● **Description of the task**
Transcribe word for word the lines below from the line with "15 . | $39.95" through the line with "Sponsored Links (What's this?)", ends included.

--- Data excerpts Enclosed Below ---

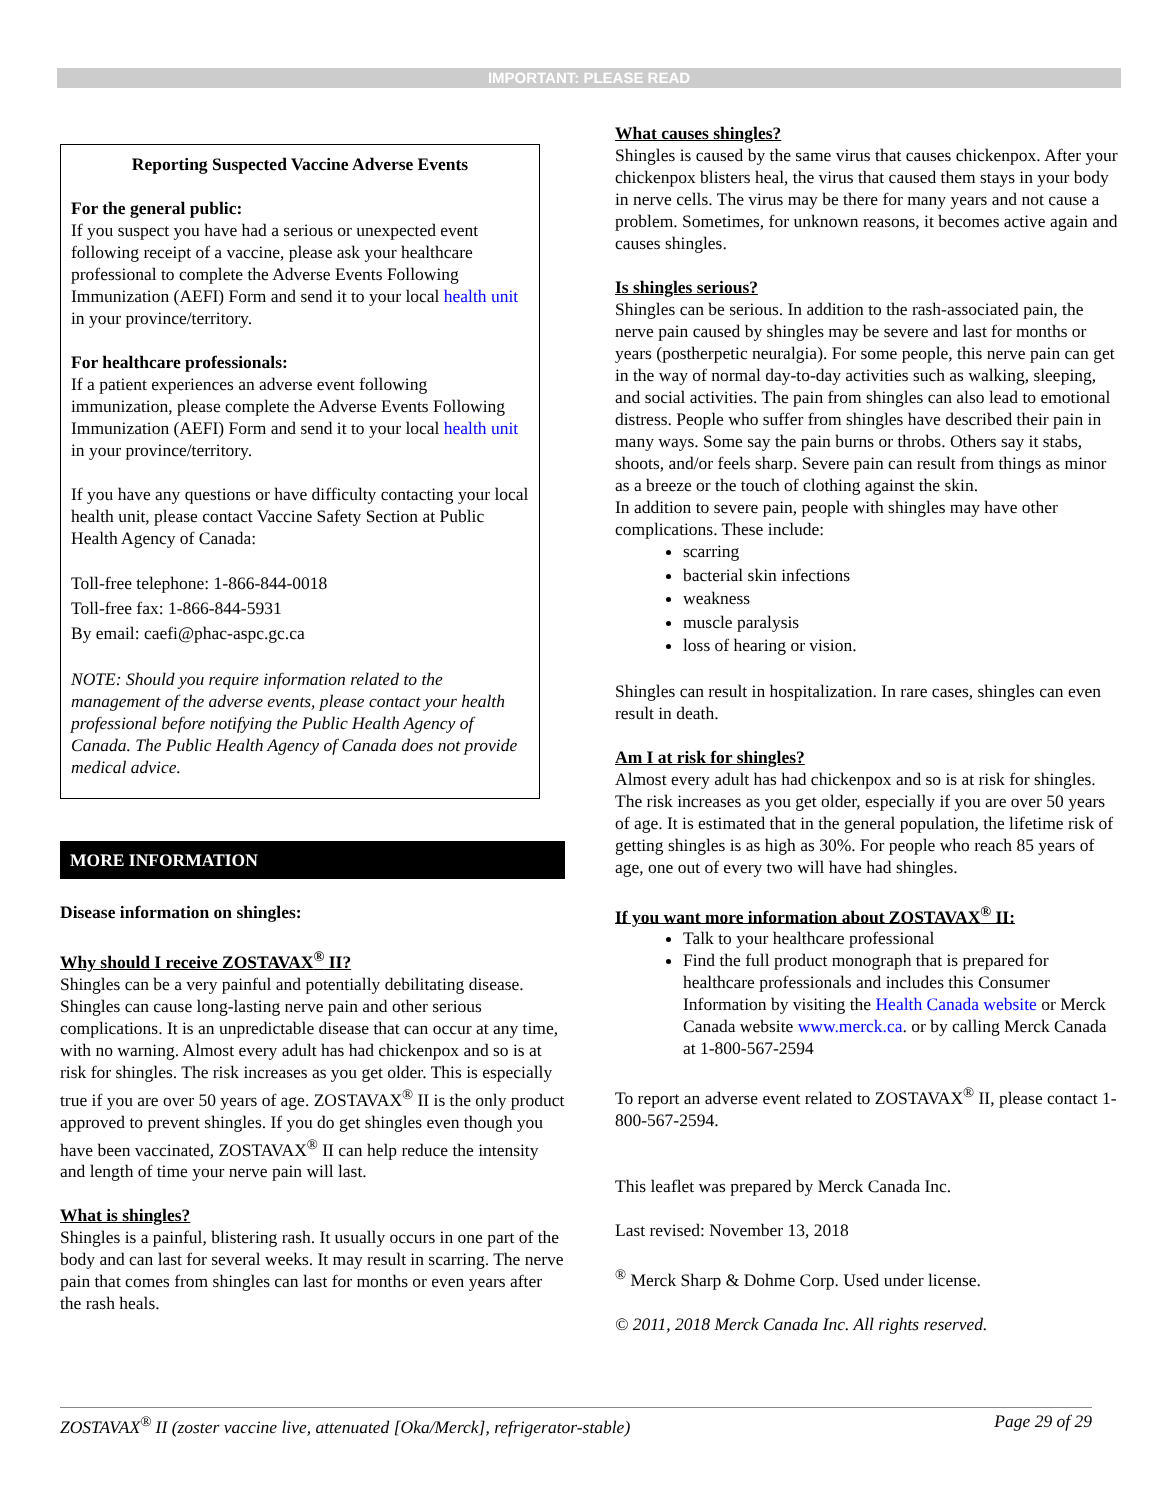IMPORTANT: PLEASE READ
Reporting Suspected Vaccine Adverse Events
For the general public:
If you suspect you have had a serious or unexpected event following receipt of a vaccine, please ask your healthcare professional to complete the Adverse Events Following Immunization (AEFI) Form and send it to your local health unit in your province/territory.
For healthcare professionals:
If a patient experiences an adverse event following immunization, please complete the Adverse Events Following Immunization (AEFI) Form and send it to your local health unit in your province/territory.
If you have any questions or have difficulty contacting your local health unit, please contact Vaccine Safety Section at Public Health Agency of Canada:
Toll-free telephone: 1-866-844-0018
Toll-free fax: 1-866-844-5931
By email: caefi@phac-aspc.gc.ca
NOTE: Should you require information related to the management of the adverse events, please contact your health professional before notifying the Public Health Agency of Canada. The Public Health Agency of Canada does not provide medical advice.
MORE INFORMATION
Disease information on shingles:
Why should I receive ZOSTAVAX<sup>®</sup> II?
Shingles can be a very painful and potentially debilitating disease. Shingles can cause long-lasting nerve pain and other serious complications. It is an unpredictable disease that can occur at any time, with no warning. Almost every adult has had chickenpox and so is at risk for shingles. The risk increases as you get older. This is especially true if you are over 50 years of age. ZOSTAVAX<sup>®</sup> II is the only product approved to prevent shingles. If you do get shingles even though you have been vaccinated, ZOSTAVAX<sup>®</sup> II can help reduce the intensity and length of time your nerve pain will last.
What is shingles?
Shingles is a painful, blistering rash. It usually occurs in one part of the body and can last for several weeks. It may result in scarring. The nerve pain that comes from shingles can last for months or even years after the rash heals.
What causes shingles?
Shingles is caused by the same virus that causes chickenpox. After your chickenpox blisters heal, the virus that caused them stays in your body in nerve cells. The virus may be there for many years and not cause a problem. Sometimes, for unknown reasons, it becomes active again and causes shingles.
Is shingles serious?
Shingles can be serious. In addition to the rash-associated pain, the nerve pain caused by shingles may be severe and last for months or years (postherpetic neuralgia). For some people, this nerve pain can get in the way of normal day-to-day activities such as walking, sleeping, and social activities. The pain from shingles can also lead to emotional distress. People who suffer from shingles have described their pain in many ways. Some say the pain burns or throbs. Others say it stabs, shoots, and/or feels sharp. Severe pain can result from things as minor as a breeze or the touch of clothing against the skin.
In addition to severe pain, people with shingles may have other complications. These include:
scarring
bacterial skin infections
weakness
muscle paralysis
loss of hearing or vision.
Shingles can result in hospitalization. In rare cases, shingles can even result in death.
Am I at risk for shingles?
Almost every adult has had chickenpox and so is at risk for shingles. The risk increases as you get older, especially if you are over 50 years of age. It is estimated that in the general population, the lifetime risk of getting shingles is as high as 30%. For people who reach 85 years of age, one out of every two will have had shingles.
If you want more information about ZOSTAVAX<sup>®</sup> II:
Talk to your healthcare professional
Find the full product monograph that is prepared for healthcare professionals and includes this Consumer Information by visiting the Health Canada website or Merck Canada website www.merck.ca. or by calling Merck Canada at 1-800-567-2594
To report an adverse event related to ZOSTAVAX<sup>®</sup> II, please contact 1-800-567-2594.
This leaflet was prepared by Merck Canada Inc.
Last revised: November 13, 2018
<sup>®</sup> Merck Sharp & Dohme Corp. Used under license.
© 2011, 2018 Merck Canada Inc. All rights reserved.
ZOSTAVAX<sup>®</sup> II (zoster vaccine live, attenuated [Oka/Merck], refrigerator-stable) Page 29 of 29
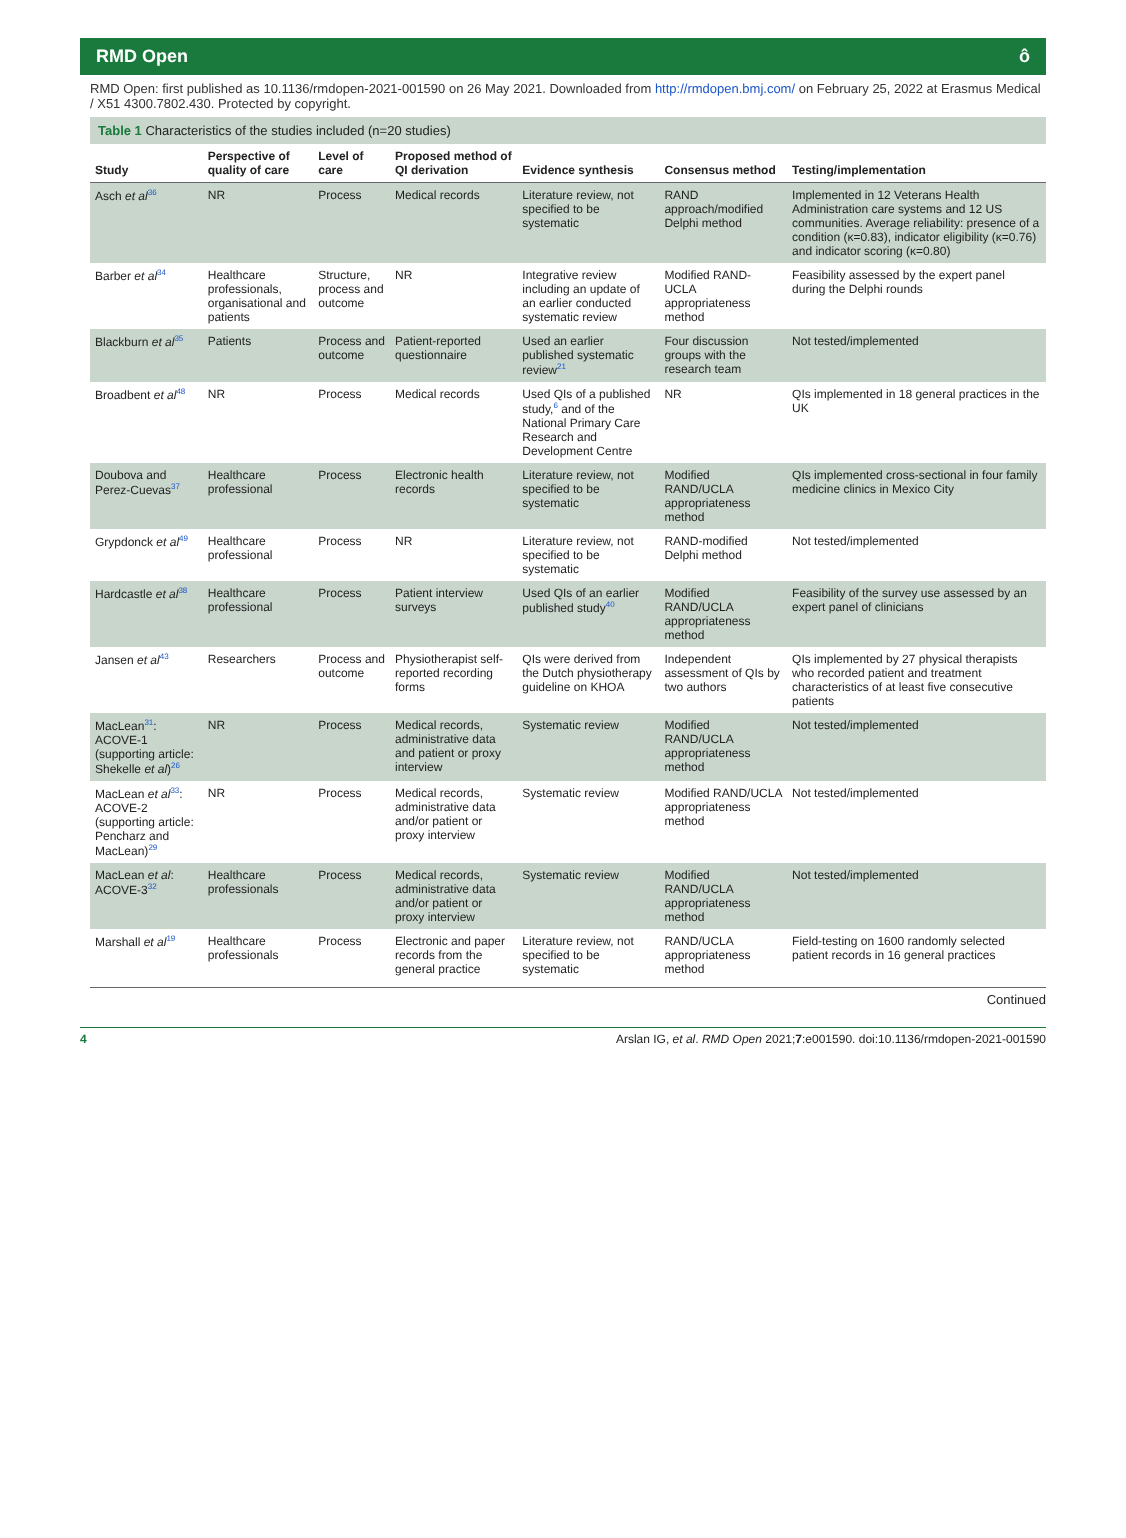RMD Open ô
RMD Open: first published as 10.1136/rmdopen-2021-001590 on 26 May 2021. Downloaded from http://rmdopen.bmj.com/ on February 25, 2022 at Erasmus Medical / X51 4300.7802.430. Protected by copyright.
Table 1 Characteristics of the studies included (n=20 studies)
| Study | Perspective of quality of care | Level of care | Proposed method of QI derivation | Evidence synthesis | Consensus method | Testing/implementation |
| --- | --- | --- | --- | --- | --- | --- |
| Asch et al<sup>36</sup> | NR | Process | Medical records | Literature review, not specified to be systematic | RAND approach/modified Delphi method | Implemented in 12 Veterans Health Administration care systems and 12 US communities. Average reliability: presence of a condition (κ=0.83), indicator eligibility (κ=0.76) and indicator scoring (κ=0.80) |
| Barber et al<sup>34</sup> | Healthcare professionals, organisational and patients | Structure, process and outcome | NR | Integrative review including an update of an earlier conducted systematic review | Modified RAND-UCLA appropriateness method | Feasibility assessed by the expert panel during the Delphi rounds |
| Blackburn et al<sup>35</sup> | Patients | Process and outcome | Patient-reported questionnaire | Used an earlier published systematic review<sup>21</sup> | Four discussion groups with the research team | Not tested/implemented |
| Broadbent et al<sup>48</sup> | NR | Process | Medical records | Used QIs of a published study,<sup>6</sup> and of the National Primary Care Research and Development Centre | NR | QIs implemented in 18 general practices in the UK |
| Doubova and Perez-Cuevas<sup>37</sup> | Healthcare professional | Process | Electronic health records | Literature review, not specified to be systematic | Modified RAND/UCLA appropriateness method | QIs implemented cross-sectional in four family medicine clinics in Mexico City |
| Grypdonck et al<sup>49</sup> | Healthcare professional | Process | NR | Literature review, not specified to be systematic | RAND-modified Delphi method | Not tested/implemented |
| Hardcastle et al<sup>38</sup> | Healthcare professional | Process | Patient interview surveys | Used QIs of an earlier published study<sup>40</sup> | Modified RAND/UCLA appropriateness method | Feasibility of the survey use assessed by an expert panel of clinicians |
| Jansen et al<sup>43</sup> | Researchers | Process and outcome | Physiotherapist self-reported recording forms | QIs were derived from the Dutch physiotherapy guideline on KHOA | Independent assessment of QIs by two authors | QIs implemented by 27 physical therapists who recorded patient and treatment characteristics of at least five consecutive patients |
| MacLean<sup>31</sup>: ACOVE-1 (supporting article: Shekelle et al )<sup>26</sup> | NR | Process | Medical records, administrative data and patient or proxy interview | Systematic review | Modified RAND/UCLA appropriateness method | Not tested/implemented |
| MacLean et al<sup>33</sup>: ACOVE-2 (supporting article: Pencharz and MacLean)<sup>29</sup> | NR | Process | Medical records, administrative data and/or patient or proxy interview | Systematic review | Modified RAND/UCLA appropriateness method | Not tested/implemented |
| MacLean et al : ACOVE-3<sup>32</sup> | Healthcare professionals | Process | Medical records, administrative data and/or patient or proxy interview | Systematic review | Modified RAND/UCLA appropriateness method | Not tested/implemented |
| Marshall et al<sup>19</sup> | Healthcare professionals | Process | Electronic and paper records from the general practice | Literature review, not specified to be systematic | RAND/UCLA appropriateness method | Field-testing on 1600 randomly selected patient records in 16 general practices |
Continued
4 Arslan IG, et al. RMD Open 2021;7:e001590. doi:10.1136/rmdopen-2021-001590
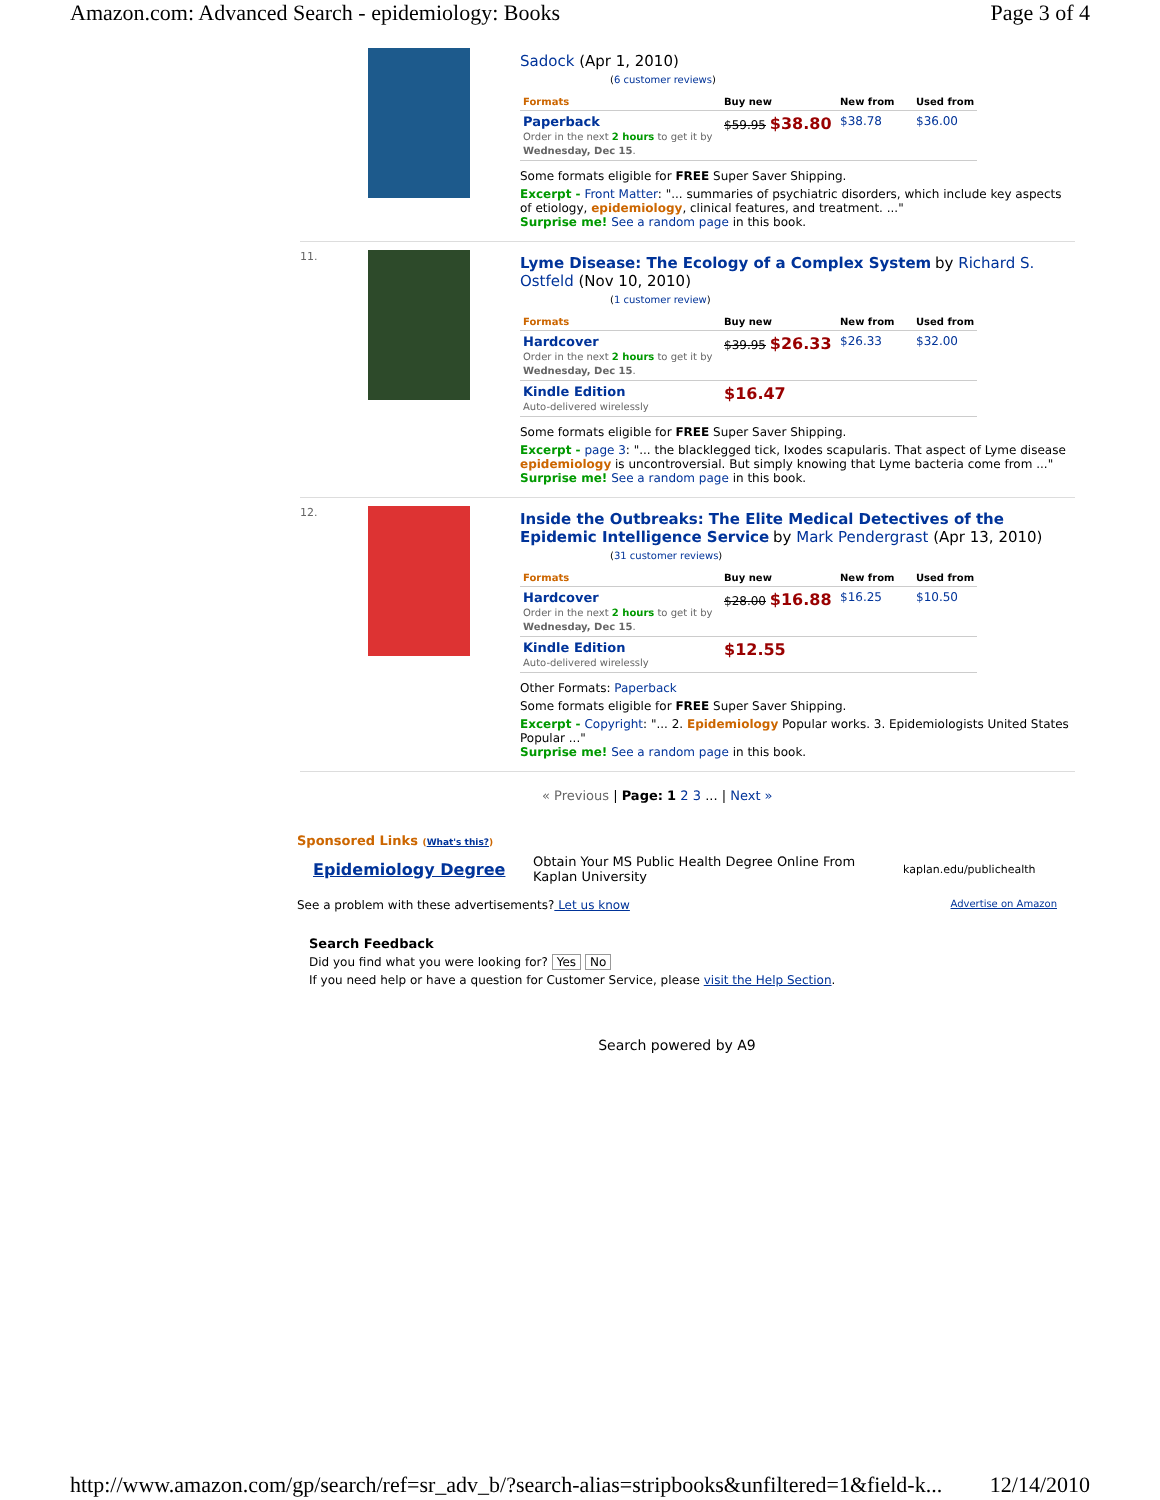Amazon.com: Advanced Search - epidemiology: Books Page 3 of 4
Sadock (Apr 1, 2010)
(6 customer reviews)
| Formats | Buy new | New from | Used from |
| --- | --- | --- | --- |
| Paperback Order in the next 2 hours to get it by Wednesday, Dec 15 . | $59.95 $38.80 | $38.78 | $36.00 |
Some formats eligible for FREE Super Saver Shipping.
Excerpt - Front Matter: "... summaries of psychiatric disorders, which include key aspects of etiology, epidemiology, clinical features, and treatment. ..."
Surprise me! See a random page in this book.
11.
Lyme Disease: The Ecology of a Complex System by Richard S. Ostfeld (Nov 10, 2010)
(1 customer review)
| Formats | Buy new | New from | Used from |
| --- | --- | --- | --- |
| Hardcover Order in the next 2 hours to get it by Wednesday, Dec 15 . | $39.95 $26.33 | $26.33 | $32.00 |
| Kindle Edition Auto-delivered wirelessly | $16.47 | | |
Some formats eligible for FREE Super Saver Shipping.
Excerpt - page 3: "... the blacklegged tick, Ixodes scapularis. That aspect of Lyme disease epidemiology is uncontroversial. But simply knowing that Lyme bacteria come from ..."
Surprise me! See a random page in this book.
12.
Inside the Outbreaks: The Elite Medical Detectives of the Epidemic Intelligence Service by Mark Pendergrast (Apr 13, 2010)
(31 customer reviews)
| Formats | Buy new | New from | Used from |
| --- | --- | --- | --- |
| Hardcover Order in the next 2 hours to get it by Wednesday, Dec 15 . | $28.00 $16.88 | $16.25 | $10.50 |
| Kindle Edition Auto-delivered wirelessly | $12.55 | | |
Other Formats: Paperback
Some formats eligible for FREE Super Saver Shipping.
Excerpt - Copyright: "... 2. Epidemiology Popular works. 3. Epidemiologists United States Popular ..."
Surprise me! See a random page in this book.
« Previous | Page: 1 2 3 ... | Next »
Sponsored Links (What's this?)
Epidemiology Degree Obtain Your MS Public Health Degree Online From Kaplan University kaplan.edu/publichealth
See a problem with these advertisements? Let us know Advertise on Amazon
Search Feedback
Did you find what you were looking for? Yes No
If you need help or have a question for Customer Service, please visit the Help Section.
Search powered by A9
http://www.amazon.com/gp/search/ref=sr_adv_b/?search-alias=stripbooks&unfiltered=1&field-k... 12/14/2010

--- End of Enclosed Data excerpts ---

● **Reply**
| Hardcover Order in the next 2 hours to get it by Wednesday, Dec 15 . | $39.95 $26.33 | $26.33 | $32.00 |
| Kindle Edition Auto-delivered wirelessly | $16.47 | | |
Some formats eligible for FREE Super Saver Shipping.
Excerpt - page 3: "... the blacklegged tick, Ixodes scapularis. That aspect of Lyme disease epidemiology is uncontroversial. But simply knowing that Lyme bacteria come from ..."
Surprise me! See a random page in this book.
12.
Inside the Outbreaks: The Elite Medical Detectives of the Epidemic Intelligence Service by Mark Pendergrast (Apr 13, 2010)
(31 customer reviews)
| Formats | Buy new | New from | Used from |
| --- | --- | --- | --- |
| Hardcover Order in the next 2 hours to get it by Wednesday, Dec 15 . | $28.00 $16.88 | $16.25 | $10.50 |
| Kindle Edition Auto-delivered wirelessly | $12.55 | | |
Other Formats: Paperback
Some formats eligible for FREE Super Saver Shipping.
Excerpt - Copyright: "... 2. Epidemiology Popular works. 3. Epidemiologists United States Popular ..."
Surprise me! See a random page in this book.
« Previous | Page: 1 2 3 ... | Next »
Sponsored Links (What's this?)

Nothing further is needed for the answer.